13th Conference on Applied Climatology and the 10th Conference on Aviation, Range, and Aerospace Meteorology

Tuesday, 14 May 2002: 10:45 AM
Rational analysis of trends in extreme temperature and precipitation
Patrick J. Michaels, Univ. of Virginia and Cato Institute, Charlottesville, VA; and P. C. Knappenberger, R. E. Davis, and O. W. Frauenfeld
Poster PDF (212.2 kB)
Previous studies have often assumed that climate changes accompanying an enhanced greenhouse effect would simply shift mean values while not changing relative frequency distributions. The resultant simplistic and naïve view of climate change has implications for environmental policy that could cost the U.S. several percent of its GDP. Our research shows that this view is scientifically unwarranted.

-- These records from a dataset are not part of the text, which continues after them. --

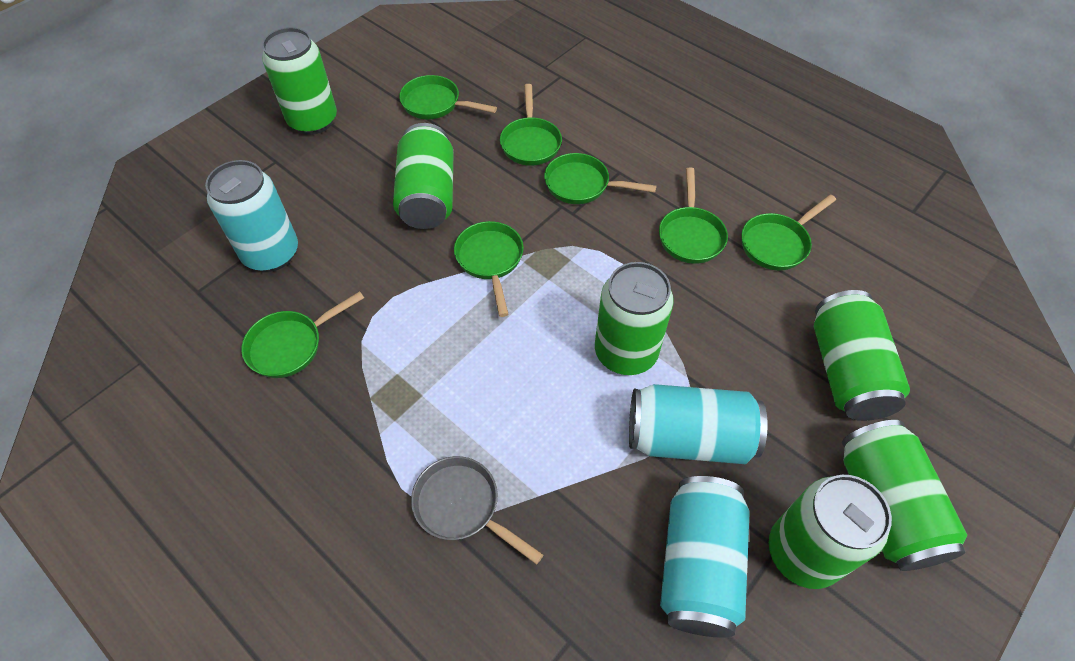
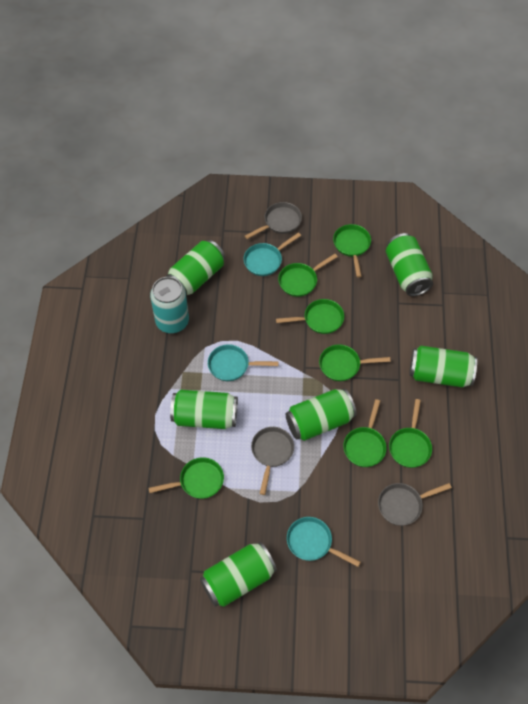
grey pan: [411,456,543,565] = 1 -> [245,202,302,239] [251,427,294,495] [378,483,452,526] = 3
turquoise can: [205,160,298,272] [629,384,767,464] [660,476,750,638] = 3 -> [150,277,189,333] = 1
turquoise pan: none = 0 -> [208,344,279,381] [244,232,301,276] [287,517,361,567] = 3

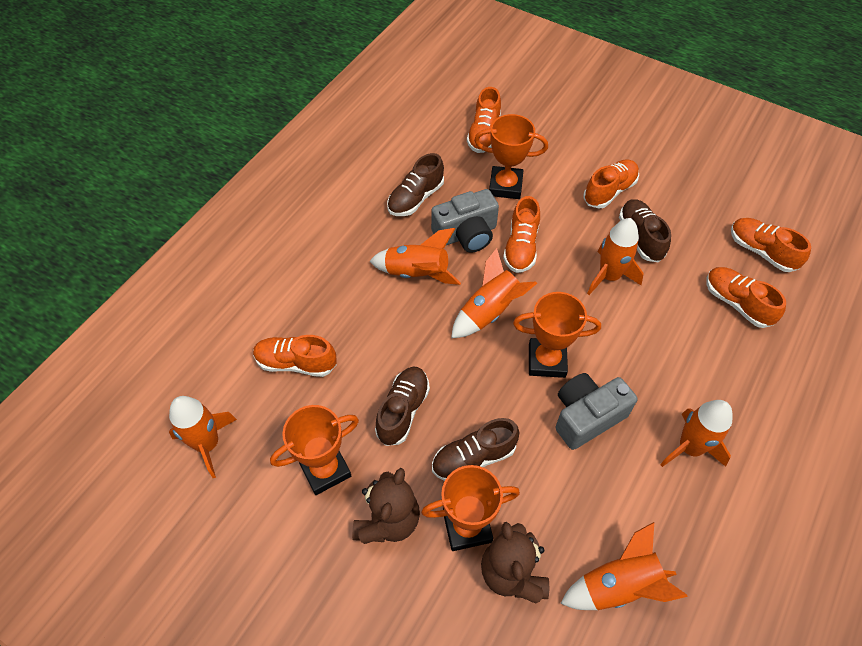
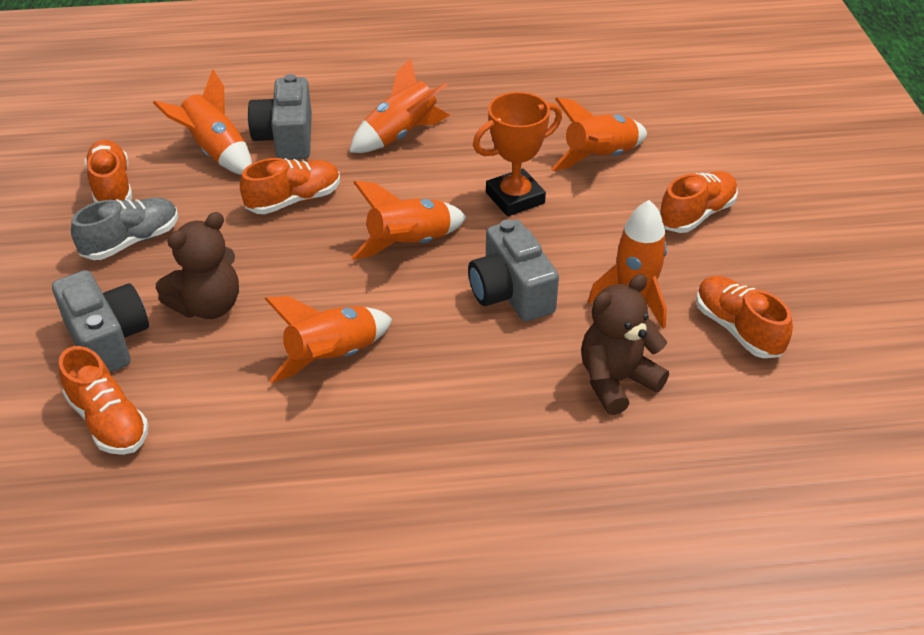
brown shoe: [375,367,430,446] [387,153,444,216] [432,418,520,481] [619,200,671,262] = 4 -> none = 0
grey camera: [431,189,499,253] [555,373,637,450] = 2 -> [52,270,149,373] [248,74,312,160] [468,220,559,322] = 3
grey shoe: none = 0 -> [71,197,178,260] = 1
orange shoe: [253,335,337,377] [467,87,501,153] [503,196,540,273] [583,159,639,208] [706,267,786,328] [731,218,811,272] = 6 -> [59,346,149,455] [84,140,132,203] [240,158,340,214] [659,171,738,233] [696,276,793,358] = 5
orange trophy: [270,405,359,495] [421,465,520,551] [474,114,548,199] [513,292,601,378] = 4 -> [473,92,562,217] = 1

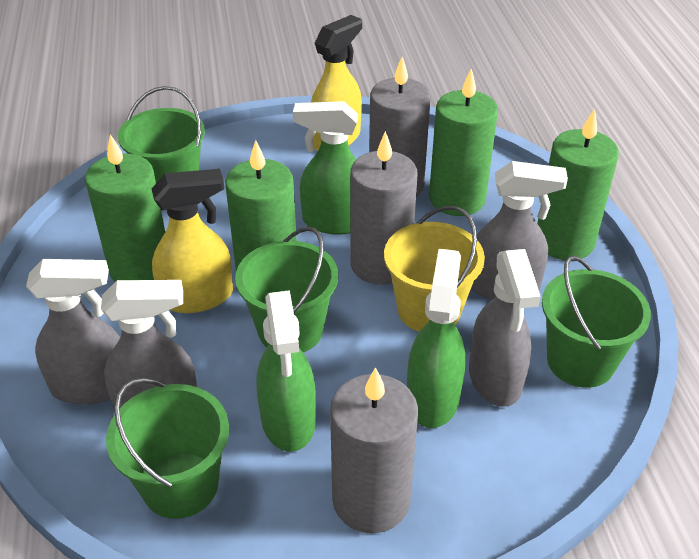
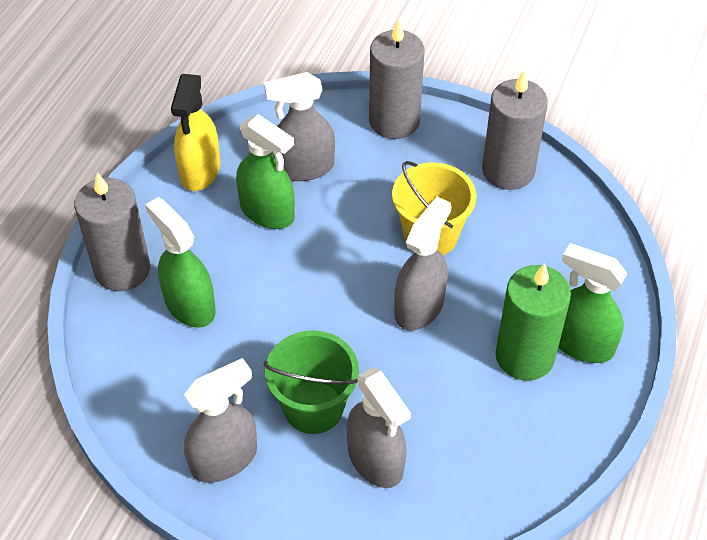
green bucket: [106,378,229,519] [118,86,205,183] [235,227,338,352] [542,255,651,388] = 4 -> [263,331,359,434] = 1
green candle: [85,134,165,282] [225,140,297,271] [429,69,498,216] [537,109,619,260] = 4 -> [496,263,571,381] = 1
yellow spray bottle: [152,169,233,313] [311,15,362,150] = 2 -> [171,74,220,191] = 1

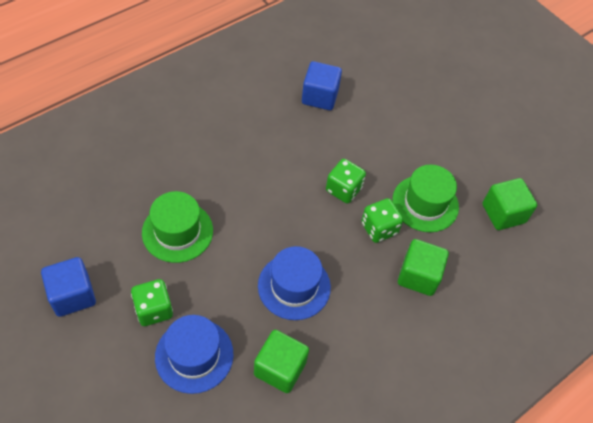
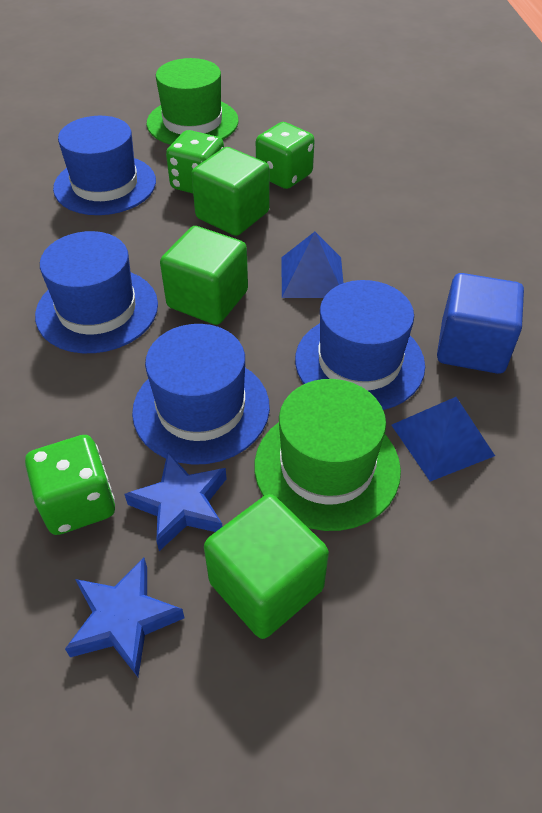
blue cube: [41,257,96,317] [302,61,342,110] = 2 -> [437,273,524,374] = 1
blue hat: [155,315,234,394] [258,246,331,320] = 2 -> [35,231,158,353] [53,116,156,215] [132,324,270,465] [295,280,425,410] = 4
blue pyramid: none = 0 -> [281,232,343,298] [391,397,495,482] = 2
blue star: none = 0 -> [65,558,184,677] [125,452,227,551] = 2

We analyzed daily maximum and minimum temperatures from the United States Historical Climate Network (HCN/D), sorting the days of the year from a high-quality subset of stations from coldest to warmest. We then examined the temporal behavior of each of these 365 records. In other words, we examined the behavior of the warmest day of each year, the second-warmest, etc…down to the coldest.

The U.S. annual temperature history of the 20th century is characterized by three distinct periods: a period of warming in the first 40 years followed by cooling through 1969 and warming again through the end of the century. In the early 20th century warming period there was a tendency for most of the increase in maximum temperatures to occur on the warmest days of the year. The mid-century period of cooling was marked by the greatest temperature decline being found on the already coldest days of the year. In these two cases, the extremes were becoming more severe. In contrast, during the period of late century warming, the largest warming trend occurred on the coldest days of the year, which is a climatic tendency toward less thermal extremes.

A comparable analysis of precipitation is confounded by its discrete nature. Therefore, we examined the distribution characteristics of daily precipitation rather than the individual events. We best-fit a Weibull distribution to the seasonal precipitation events in overlapping three-year periods, and then analyzed the historic behavior of the shape and scale parameters. There is a slight tendency for the amount of precipitation from events at both the low end as well as the high end of the distributions to be increasing, relative to the events near the center of the distribution. Back-calculating through these parameters reveals that, in general, the 1 to 1.5 inch (2.5-3.8cm)/24 hour rain events shows the largest increases.

We therefore conclude with confidence that the era of greenhouse enhancement is concurrent with a reduction in relative thermal extremes of in the United States, and an increase in a precipitation class that is a clear benefit to our society. Policies directed at reducing greenhouse emissions are likely to mute or reduce these salutary trends.